Notes: Results are based on a GFEVD with 20 steps in advance and a 50-day rolling-window QVAR model over quantile [0.05, 0.50, and 0.95].

IV. Conclusions

This paper makes an initial attempt to investigate the risk spillover of the Russia-Ukraine war and oil price on Asian Islamic Stocks and Bitcoin using a quantile-based connectedness approach. The major findings provide indications of variance in the quantile structure of the connectivity system among oil price, Asian Islamic Stocks and Bitcoin. The Russia-Ukraine war panic shocks appear to propagate more effectively at the extreme conditional tails than at the conditional mean or median. The economic rationale behind this result can be explained by investor herding behavior (de Long et al., 1990), implying that negative mood promotes loss aversion and herding tendency in noise traders as well as irrational investor behavior. Policymakers are, therefore, advised to understand the patterns of return spillovers, especially during extreme market conditions, and subsequently intervene by establishing policies and tactics that would enable the smooth recovery of markets following difficult positive or negative market situations.
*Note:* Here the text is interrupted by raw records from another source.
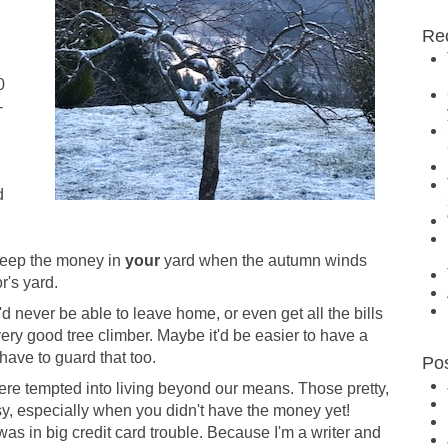
Re
0
-
d
 keep the money in
your
yard when the autumn winds
r's yard.
 never be able to leave home, or even get all the bills
very good tree climber. Maybe it'd be easier to have a
l have to guard that too.
Po
were tempted into living beyond our means. Those pretty,
sy, especially when you didn't have the money yet!
 was in big credit card trouble. Because I'm a writer and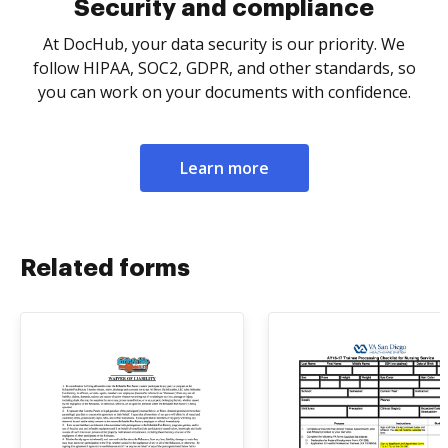
Security and compliance
At DocHub, your data security is our priority. We
follow HIPAA, SOC2, GDPR, and other standards, so
you can work on your documents with confidence.
Learn more
Related forms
  1. https://www.bbc.com/news/business-60680787

  2. https://impakter.com/ukraine-war-international-financial-institutions-to-provide-over-8-billion-in-assistance/

  3. https://www.hindustantimes.com/ht-insight/economy/effects-of-russia-ukraine-conflict-on-asian-economies-101653290378940.html

  4. https://www.zawya.com/en/economy/gcc/saudi-arabias-gdp-posts-highest-growth-in-11-years-reaching-118-in-q2-2022-xededdgi

  5. Wikipedia Trends and Google Trends are regarded as a statistic for expressing popular interest on a certain issue. Anxiety (stress) or intensity can be shown through intense interest. As a result, it enables the analysis of stock market responses (see Boungou & Yatié, 2022; Khalfaoui et al., 2022).